Answer:
1,013 grams of oxygen gas will be consumed when 950g of glucose is oxidized completely.
Step-by-step explanation:
You have the balanced equation:
C₆H₁₂O₆ + 6 O₂ --> 6 H₂0 + 6 CO₂
First of all it is convenient to calculate the molar mass of the compounds participating in the reaction, knowing the atomic mass of each element:
- C: 12 g/mol
- H: 1 g/mol
- O: 16 g/mol
Then:
- C₆H₁₂O₆: 6*12 g/mol + 12*1 g/mol + 6*16 g/mol= 180 g/mol
- O₂: 2*16 g/mol= 32 g/mol
- H₂O: 2*1 g/mol + 16 g/mol= 18 g/mol
- CO₂: 12 g/mol + 2*16 g/mol= 44 g/mol
By stoichiometry of the reaction (that is, the relationship between the amount of reagents and products in a chemical reaction), you can see that for 1 mole of glucose to react, 6 moles of oxygen are necessary.
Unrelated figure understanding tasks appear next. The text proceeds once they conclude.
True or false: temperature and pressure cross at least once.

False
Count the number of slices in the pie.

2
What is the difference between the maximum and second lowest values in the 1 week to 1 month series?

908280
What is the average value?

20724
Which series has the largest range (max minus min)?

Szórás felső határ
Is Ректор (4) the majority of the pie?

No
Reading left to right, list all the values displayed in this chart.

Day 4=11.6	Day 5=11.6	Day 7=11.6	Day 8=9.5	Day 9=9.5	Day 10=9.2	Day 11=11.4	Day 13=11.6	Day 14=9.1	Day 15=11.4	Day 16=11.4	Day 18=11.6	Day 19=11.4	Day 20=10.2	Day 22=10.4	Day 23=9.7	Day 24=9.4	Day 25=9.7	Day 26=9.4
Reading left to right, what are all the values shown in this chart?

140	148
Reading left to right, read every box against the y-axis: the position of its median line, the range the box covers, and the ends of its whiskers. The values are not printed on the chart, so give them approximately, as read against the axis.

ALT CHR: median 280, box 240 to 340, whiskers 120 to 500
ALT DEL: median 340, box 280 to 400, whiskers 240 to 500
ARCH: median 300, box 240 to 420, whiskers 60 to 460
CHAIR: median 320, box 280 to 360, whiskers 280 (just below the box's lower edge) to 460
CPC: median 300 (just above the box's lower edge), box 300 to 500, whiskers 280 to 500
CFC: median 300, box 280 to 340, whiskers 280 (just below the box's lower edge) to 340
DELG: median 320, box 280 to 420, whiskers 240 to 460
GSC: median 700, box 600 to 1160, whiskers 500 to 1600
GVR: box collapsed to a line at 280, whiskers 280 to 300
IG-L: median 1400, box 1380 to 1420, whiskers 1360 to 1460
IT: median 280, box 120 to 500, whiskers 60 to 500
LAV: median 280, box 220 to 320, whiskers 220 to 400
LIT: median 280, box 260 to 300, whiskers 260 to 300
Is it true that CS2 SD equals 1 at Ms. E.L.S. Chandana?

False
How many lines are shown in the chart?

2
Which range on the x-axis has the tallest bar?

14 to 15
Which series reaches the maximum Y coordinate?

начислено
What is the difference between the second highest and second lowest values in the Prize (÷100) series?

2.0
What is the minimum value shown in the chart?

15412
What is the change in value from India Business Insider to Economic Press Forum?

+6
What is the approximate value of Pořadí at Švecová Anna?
Then, it is possible to determine the amounts of mass necessary for glucose and oxygen to react stoichiometrically:
- C₆H₁₂O₆: 1 mol*180 g/mol=180 g
- O₂: 6 moles*32 g/mol=192 g
Therefore, it is possible to apply a rule of three to calculate the amount of gaseous oxygen that will be consumed when 950 g of glucose is completely oxidized. The rule of three applies as follows: if by stoichiomatry 180 grams of glucose react with 192 grams of oxygen, when reacting 950 grams of glucose how many grams of oxygen will be needed?
grams of oxygen=1,013
So, 1,013 grams of oxygen gas will be consumed when 950g of glucose is oxidized completely.